**About this exercise:** Which lines below contain the word "nose"? Copy each one.

Records from a data collection
=======

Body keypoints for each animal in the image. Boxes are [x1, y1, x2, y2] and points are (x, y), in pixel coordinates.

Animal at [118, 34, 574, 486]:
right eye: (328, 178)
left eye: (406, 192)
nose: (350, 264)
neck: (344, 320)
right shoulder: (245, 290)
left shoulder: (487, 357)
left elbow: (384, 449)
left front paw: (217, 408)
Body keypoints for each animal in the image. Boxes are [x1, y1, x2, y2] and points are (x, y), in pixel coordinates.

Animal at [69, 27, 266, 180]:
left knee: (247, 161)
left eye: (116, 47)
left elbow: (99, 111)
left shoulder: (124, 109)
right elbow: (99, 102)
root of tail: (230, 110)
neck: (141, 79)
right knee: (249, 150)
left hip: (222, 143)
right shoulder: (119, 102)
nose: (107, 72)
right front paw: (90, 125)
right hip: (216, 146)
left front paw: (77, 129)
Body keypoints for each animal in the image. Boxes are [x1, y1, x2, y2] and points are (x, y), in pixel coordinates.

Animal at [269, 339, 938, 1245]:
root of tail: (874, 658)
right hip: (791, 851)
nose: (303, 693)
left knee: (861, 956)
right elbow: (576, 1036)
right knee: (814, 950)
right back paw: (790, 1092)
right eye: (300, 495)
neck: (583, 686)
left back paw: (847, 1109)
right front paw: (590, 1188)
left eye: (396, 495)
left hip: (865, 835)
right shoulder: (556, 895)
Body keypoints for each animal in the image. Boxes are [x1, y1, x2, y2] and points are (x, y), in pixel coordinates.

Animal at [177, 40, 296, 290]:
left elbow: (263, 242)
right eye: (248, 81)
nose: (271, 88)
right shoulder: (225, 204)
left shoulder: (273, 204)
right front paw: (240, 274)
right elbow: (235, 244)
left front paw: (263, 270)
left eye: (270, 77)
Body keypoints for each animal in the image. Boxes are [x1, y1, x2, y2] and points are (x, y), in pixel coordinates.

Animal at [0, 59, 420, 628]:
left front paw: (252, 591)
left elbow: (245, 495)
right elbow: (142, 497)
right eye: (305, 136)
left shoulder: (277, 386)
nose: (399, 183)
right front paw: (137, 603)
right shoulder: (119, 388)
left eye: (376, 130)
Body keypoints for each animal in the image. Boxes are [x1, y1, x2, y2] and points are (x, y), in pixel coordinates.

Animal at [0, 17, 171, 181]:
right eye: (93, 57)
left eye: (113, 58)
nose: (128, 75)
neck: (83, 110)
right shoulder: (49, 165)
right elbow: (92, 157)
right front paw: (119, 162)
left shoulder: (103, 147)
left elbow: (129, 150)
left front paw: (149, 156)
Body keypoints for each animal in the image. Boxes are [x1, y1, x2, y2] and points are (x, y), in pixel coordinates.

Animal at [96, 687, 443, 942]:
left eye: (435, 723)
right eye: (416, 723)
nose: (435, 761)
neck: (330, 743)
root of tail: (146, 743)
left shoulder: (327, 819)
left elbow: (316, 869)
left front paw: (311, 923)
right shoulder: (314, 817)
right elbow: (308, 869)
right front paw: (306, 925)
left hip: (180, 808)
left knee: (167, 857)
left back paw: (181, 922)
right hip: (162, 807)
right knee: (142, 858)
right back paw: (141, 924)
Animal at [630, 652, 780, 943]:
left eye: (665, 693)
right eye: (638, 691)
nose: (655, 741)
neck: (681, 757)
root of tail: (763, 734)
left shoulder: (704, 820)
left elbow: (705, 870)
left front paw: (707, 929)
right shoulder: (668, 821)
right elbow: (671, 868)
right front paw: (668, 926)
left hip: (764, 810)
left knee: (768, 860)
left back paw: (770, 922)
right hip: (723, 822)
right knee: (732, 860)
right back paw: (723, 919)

=======

**Task answer:**
nose: (350, 264)
nose: (107, 72)
nose: (303, 693)
nose: (271, 88)
nose: (399, 183)
nose: (128, 75)
nose: (435, 761)
nose: (655, 741)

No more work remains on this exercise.